> _Job item_
Transcribe, without alteration, the passage of the blog entry below, titled "an uncertain future," that opens with the words containing "I don't like" and closes with "writing improved substantially.".

[Document extract — start]

Sunday, September 28, 2008

an uncertain future

Crap, I can't believe it's almost October. This semester certainly has been a challenge, but, taking it one day at a time, the weeks pass. It's taken me this long to feel like I'm back on top of things, keeping up with my work, navigating the slue of bureaucratic advising appointments, acquainting myself with my new professors.

I don't like my classes as much as last semester, but they're all necessary to my major, so whatever. I'll get through them, even if I learn nothing in my sociology class, which is a total joke.

This semester, I had a drastic crisis of confidence. Perhaps as a result of writing two major papers, reporting for the State Press, getting a job, and struggling with an excruciatingly annoying sleep schedule, I felt horrible about everything. Honestly, those few first weeks were incredibly depressing. I spent every moment, from the time I woke to the time I fell asleep working while my friends enjoyed the relaxing period of the first weeks of school.

Luckily, things have improved. Still busy, I'm handling things better—and I believe my writing improved substantially.

But all that's beside the point, or rather, a means to the point. During that hard time for me, I worried constantly for my future: whether to change majors, what the outcome of my education should be, can I live with the choices I'm making? I can't say why those questions haunted my sleep, but they would not leave, keeping me as constant company in their damning uncertainty.

Philosophically, no one can know the consequences of their choices, but some futures are more certain than others. Soon, our nation will use $700 billion to buy failed mortgages from financial institutions, which hope to make their futures more certain—or at least easy. It's unbelievable to contemplate: so much of our economic structure built on IOU's and bundled loans. People point fingers at the president, the banks, the economists. I don't want to point fingers; I want to express my sympathy.

A powerful county like ours can rest assured that its hubris will be its undoing. How much could be accomplished with $700 million? How many children educated? How many illnesses cured? How much debt renounced?

At least we will learn something: how many banks can be saved.

Money can push the limits of motivation. In the face of so many issues confronting our society (there's never a shortage) the financial crisis raises easily to the forefront of our concern. And why not? Our society places so much emphasis on money—earning, saving, spending—as to measure life-long success on its accumulation. I don't claim superiority over this problem either. I'm worried; worried because journalism doesn't pay well.

[Document extract — finish]
[Information provided — start]

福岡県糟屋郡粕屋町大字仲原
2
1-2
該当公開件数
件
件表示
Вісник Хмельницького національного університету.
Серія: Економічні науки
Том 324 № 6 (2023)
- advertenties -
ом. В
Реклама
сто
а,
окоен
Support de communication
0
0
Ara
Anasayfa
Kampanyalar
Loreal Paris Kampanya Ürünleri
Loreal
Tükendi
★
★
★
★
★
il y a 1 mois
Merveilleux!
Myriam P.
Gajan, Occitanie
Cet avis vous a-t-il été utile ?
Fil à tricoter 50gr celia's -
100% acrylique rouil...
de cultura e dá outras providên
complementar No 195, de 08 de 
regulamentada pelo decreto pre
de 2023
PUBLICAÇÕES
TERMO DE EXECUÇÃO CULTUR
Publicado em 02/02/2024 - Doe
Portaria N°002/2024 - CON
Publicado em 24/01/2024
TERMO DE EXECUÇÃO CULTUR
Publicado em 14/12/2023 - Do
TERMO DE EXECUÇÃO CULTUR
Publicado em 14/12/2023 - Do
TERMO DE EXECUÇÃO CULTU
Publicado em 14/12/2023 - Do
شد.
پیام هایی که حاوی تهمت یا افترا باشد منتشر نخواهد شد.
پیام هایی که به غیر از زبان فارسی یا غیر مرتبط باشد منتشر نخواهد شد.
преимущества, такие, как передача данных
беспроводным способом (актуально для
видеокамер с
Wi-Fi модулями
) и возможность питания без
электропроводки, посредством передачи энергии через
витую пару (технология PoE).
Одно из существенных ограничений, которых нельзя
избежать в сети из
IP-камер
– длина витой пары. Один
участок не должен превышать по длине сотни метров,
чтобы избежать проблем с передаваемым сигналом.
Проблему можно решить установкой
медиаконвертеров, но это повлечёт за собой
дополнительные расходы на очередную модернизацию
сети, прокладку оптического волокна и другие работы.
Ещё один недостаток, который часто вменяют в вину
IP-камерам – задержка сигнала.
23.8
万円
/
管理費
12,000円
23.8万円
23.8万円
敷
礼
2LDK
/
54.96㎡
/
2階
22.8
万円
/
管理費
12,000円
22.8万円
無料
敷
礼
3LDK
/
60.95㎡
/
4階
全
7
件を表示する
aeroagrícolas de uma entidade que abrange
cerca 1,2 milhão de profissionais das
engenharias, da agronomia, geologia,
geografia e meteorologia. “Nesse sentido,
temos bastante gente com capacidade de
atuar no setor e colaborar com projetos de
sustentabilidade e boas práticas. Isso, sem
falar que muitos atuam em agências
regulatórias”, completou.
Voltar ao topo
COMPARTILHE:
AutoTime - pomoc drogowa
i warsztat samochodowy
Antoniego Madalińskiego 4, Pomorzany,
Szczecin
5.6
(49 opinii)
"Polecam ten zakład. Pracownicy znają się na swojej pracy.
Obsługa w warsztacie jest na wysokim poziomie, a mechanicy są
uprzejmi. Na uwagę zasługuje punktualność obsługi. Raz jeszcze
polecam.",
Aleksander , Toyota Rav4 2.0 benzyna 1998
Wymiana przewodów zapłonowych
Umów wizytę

[Information provided — finish]

> _Result of this task_
I don't like my classes as much as last semester, but they're all necessary to my major, so whatever. I'll get through them, even if I learn nothing in my sociology class, which is a total joke.

This semester, I had a drastic crisis of confidence. Perhaps as a result of writing two major papers, reporting for the State Press, getting a job, and struggling with an excruciatingly annoying sleep schedule, I felt horrible about everything. Honestly, those few first weeks were incredibly depressing. I spent every moment, from the time I woke to the time I fell asleep working while my friends enjoyed the relaxing period of the first weeks of school.

Luckily, things have improved. Still busy, I'm handling things better—and I believe my writing improved substantially.